Thursday, April 13, 2006

Cliffs and catchers

Awhile ago, while purusing greeting cards in the shops along 4th Ave, I came across one that has stuck with me. It read: "It's easy to fall in love, the hard part is finding someone to catch you." I'm not even sure who said it. It makes me think of falling in love, and its connotations of random, uncontrolled impulses. It makes me think of choice versus intuition. It makes me think of how the feeling of love relates to the actions of lov-ing.

It also makes me think of
J.D. Salinger's notion of catching, in his benchmark novel of lost innocence "Catcher in the Rye." In the main character's most memorable speeech, he states that all he wants to do with his life is be the one who catches the children who fall off the unseen cliffs of innocence, unawares.
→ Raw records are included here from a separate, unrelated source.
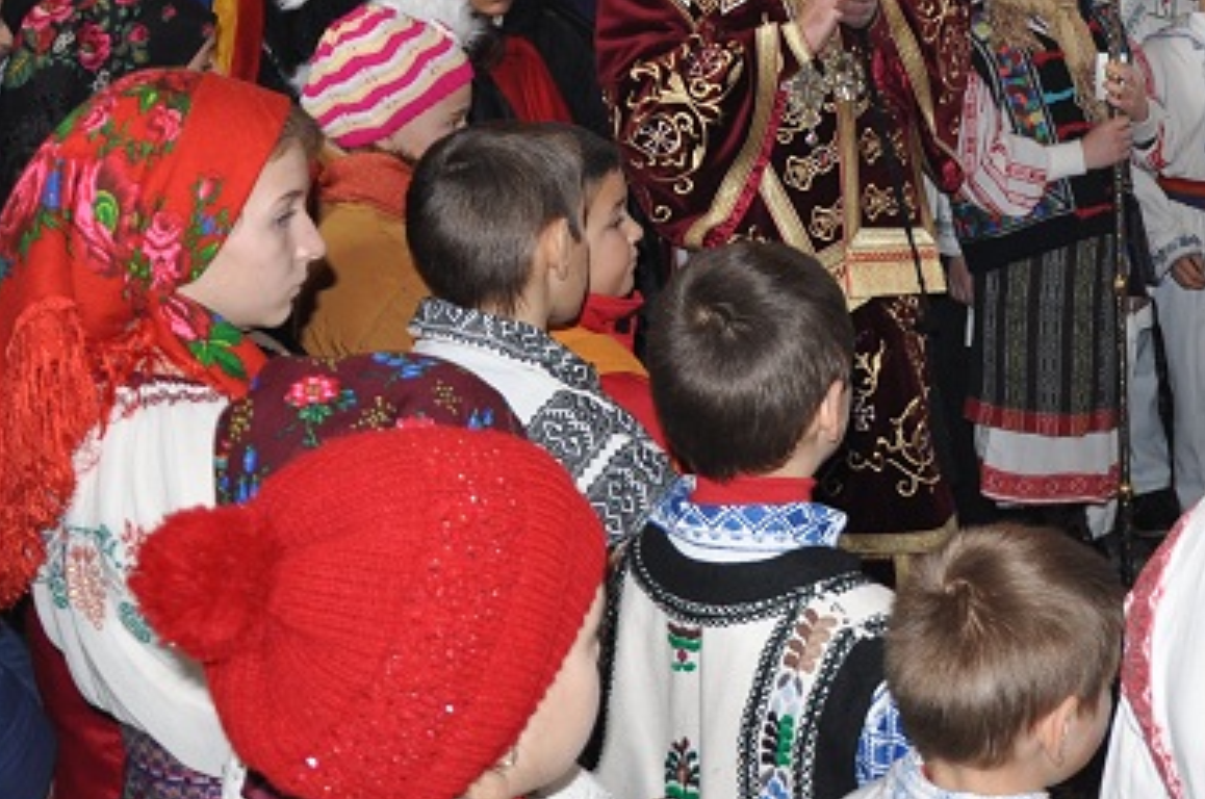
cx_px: 1183
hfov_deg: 29.9
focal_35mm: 63
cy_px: 23
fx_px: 2105
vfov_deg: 20.9
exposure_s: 1/60
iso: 500
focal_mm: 18
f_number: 3.5
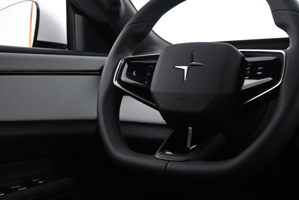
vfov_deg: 28.6
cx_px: 204
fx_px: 390
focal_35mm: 47
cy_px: 77
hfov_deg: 41.3
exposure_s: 1/40
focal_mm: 22
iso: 2500
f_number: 4
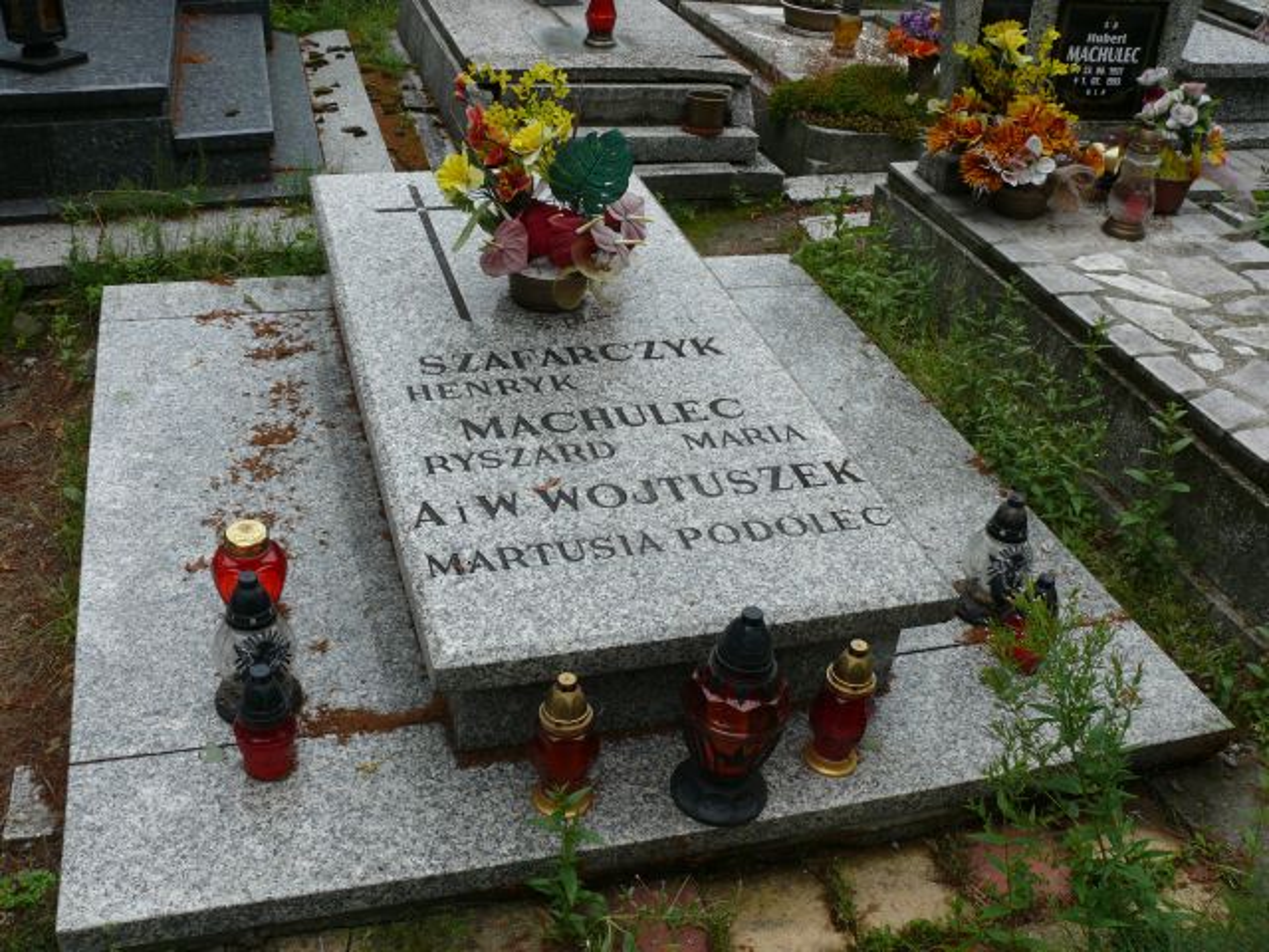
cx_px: 634
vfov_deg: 40.7
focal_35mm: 35
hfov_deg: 52.6
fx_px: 1283
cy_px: 476
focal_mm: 7.4
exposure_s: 1/125
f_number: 4
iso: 100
Maybe in this business of love we are like children, running and running in fields of rye, pushing through the rising stalks to be startled and delighted, to be frightened and tripped up. What if love were not the field at all, or those we met there, but at the bottom of some cliff we never saw, amidst all that enchantment. For so long I thought that love would be what I met in those fields. One who would chase me, and run along with me. One who would make me feel like I owned all that rye. One who would lift me up to see beyond the field to gently curved horizons.

When the cliff came, I realized that maybe love is in the catching.

(And I hope that was the real cliff and not a practice round.)

3 comments:

Anonymous said...

I hope so too!
-A

Anonymous said...

Me too!

Ruth said...

My son always says, "I'm loving you" It's a verb to him. Enjoy the catch.